I trained a separate copy of the network for each pairing of map width and number of players.
I sampled from the stochastic policy to get initial moves for the ships. I then modified these moves according to a few rules: (x and y denote parameters that depend on the map width and number of players. They were chosen by looking at the play of the top players.)
- If the ship is in the state 'returning', take the lowest cost path to the shipyard or a dropoff, as established by a breadth-first search. The cost of returning was the number of turns to get back, plus the amount of Halite on the return path divided by 1000 (to account for the cost of moving over Halite-rich tiles).
- Build a dropoff if:
- The distance from the factory is between x and y.

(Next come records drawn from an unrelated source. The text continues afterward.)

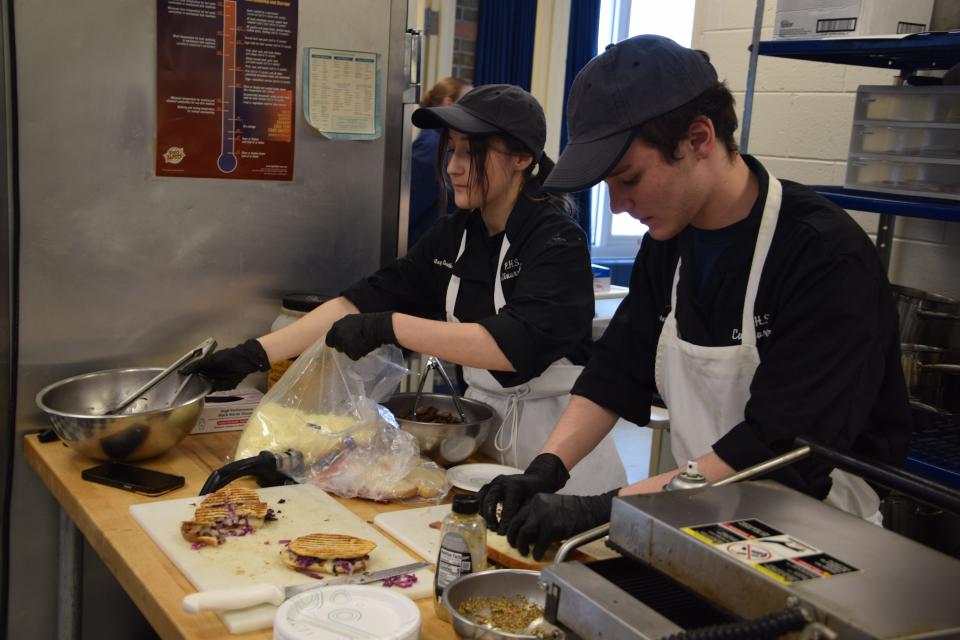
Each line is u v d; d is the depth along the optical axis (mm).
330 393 1880
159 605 1227
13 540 2033
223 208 2227
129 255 2113
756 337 1502
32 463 1929
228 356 1976
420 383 1990
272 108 2250
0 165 1919
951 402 2389
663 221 1379
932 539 2186
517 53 5594
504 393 2104
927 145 2238
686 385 1623
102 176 2049
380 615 1130
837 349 1344
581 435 1675
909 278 2768
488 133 1857
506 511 1415
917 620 678
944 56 2455
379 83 2402
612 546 905
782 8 2473
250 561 1340
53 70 1953
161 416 1780
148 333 2170
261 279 2318
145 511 1528
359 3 2328
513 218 1978
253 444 1767
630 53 1284
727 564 768
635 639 765
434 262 2152
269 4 2193
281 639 1066
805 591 714
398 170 2484
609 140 1259
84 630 2146
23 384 2014
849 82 2885
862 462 984
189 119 2137
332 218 2404
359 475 1684
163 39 2070
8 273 1960
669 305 1663
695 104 1292
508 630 1105
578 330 1903
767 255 1456
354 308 2119
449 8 5238
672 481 987
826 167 2975
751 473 1015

- The distance from any opponent factory is at least x.
- The number of dropoffs is at most x times the initial Halite amount plus y.

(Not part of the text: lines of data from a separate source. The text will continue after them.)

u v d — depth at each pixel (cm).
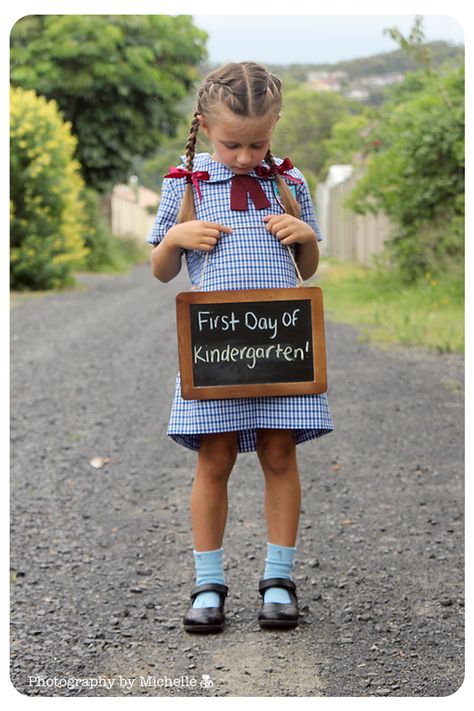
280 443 305
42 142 1455
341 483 446
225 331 297
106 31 2023
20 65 2023
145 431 565
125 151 2162
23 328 1038
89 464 494
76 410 624
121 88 2036
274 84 286
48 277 1496
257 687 258
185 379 296
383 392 636
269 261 301
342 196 2092
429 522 389
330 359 763
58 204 1507
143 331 1015
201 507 305
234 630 297
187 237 294
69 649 284
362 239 1794
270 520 308
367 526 386
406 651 278
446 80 1075
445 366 716
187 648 284
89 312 1201
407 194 1099
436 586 325
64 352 867
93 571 347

- Avoid collisions by not moving to a tile that another ship indended to stay on.
A ship was marked as 'returning' if staying on the current tile would bring the amount of Halite on board to the ship maximum. A ship was removed from the set of returning ships when it reached a shipyard or dropoff.

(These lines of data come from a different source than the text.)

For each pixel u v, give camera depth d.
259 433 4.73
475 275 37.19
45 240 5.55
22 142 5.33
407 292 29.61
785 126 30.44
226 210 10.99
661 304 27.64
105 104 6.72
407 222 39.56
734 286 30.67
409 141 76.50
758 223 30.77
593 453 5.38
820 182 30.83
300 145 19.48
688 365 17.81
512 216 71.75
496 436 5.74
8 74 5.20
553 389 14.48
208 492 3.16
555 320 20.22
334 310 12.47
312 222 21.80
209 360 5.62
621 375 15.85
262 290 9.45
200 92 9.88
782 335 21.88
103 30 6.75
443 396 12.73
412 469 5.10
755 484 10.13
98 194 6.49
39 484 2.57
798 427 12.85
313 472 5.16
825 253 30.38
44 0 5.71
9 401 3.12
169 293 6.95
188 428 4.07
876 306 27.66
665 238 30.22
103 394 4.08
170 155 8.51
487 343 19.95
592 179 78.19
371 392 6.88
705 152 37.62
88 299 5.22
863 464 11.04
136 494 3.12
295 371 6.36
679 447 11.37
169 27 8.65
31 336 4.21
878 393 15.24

There was also a map which showed, for each tile, on which turn a ship would have to return at the end of the game in order to get back to the shipyard or a dropoff on time. This was established considering the tiles adjacent to the shipyard and each dropoff and forming a tree for each one. The nodes of the tree were map tiles and there was an edge from adjacent node a to b when the lowest cost return from b involved first moving to tile a. Each of these trees was top-sorted and the furthest ship on the tree was set to arrive on the final turn of the game, the second furthest ship was set to return one turn before, etc. When it was time for a ship to return according to this map, it was marked as `returning'.
A new ship was spawned if the turn number was less than x.
Problems encountered:
- Initially I had planned to let the neural network decide when to build a dropoff, but the placement of its dropoffs was poor.
- I also tried to get the neural network to model a policy for spawning, but I couldn't figure out how to get the same network to represent both the ship actions and spawning without overfitting the spawning action.
- I only had limited compute resources, so each network was only trained for roughly 20 epochs over the dataset (1000 games for each combination of map width and number of players).
- The training batches for the network were quite large, so instead of storing the batches as arrays, they were stored in a reduced form which was converted to the array representation during the training loop.
Things I would improve if I had more time:
- If I'd had more time, I would have loved to see whether the quality of the networks could have been improved by more training. This may have removed the need for hand-crafted logic about when to build drop-offs and about the desire to avoid collisions.
- I thought it would have been interesting to also get the neural network to learn the value function and then attempt reinforcement learning in the style of AlphaGo.
Things learned:
- Getting a bot working using supervised neural networks revealed problems with how I was processing the data. It was also an opportunity to fix errors in the neural network and to check that the neural network was able to represent strong policies. As such, it was a necessary precursor to doing reinforcement learning.
- I should get a computer with a CUDA-capable GPU :)
This repo is the final submission, including the trained neural network parameters, so it should just run as-is in a Python3 environment where the appropriate modules are installed.
Many thanks to the Halite team for running this competition and to mlomb for the Halite statistics tool!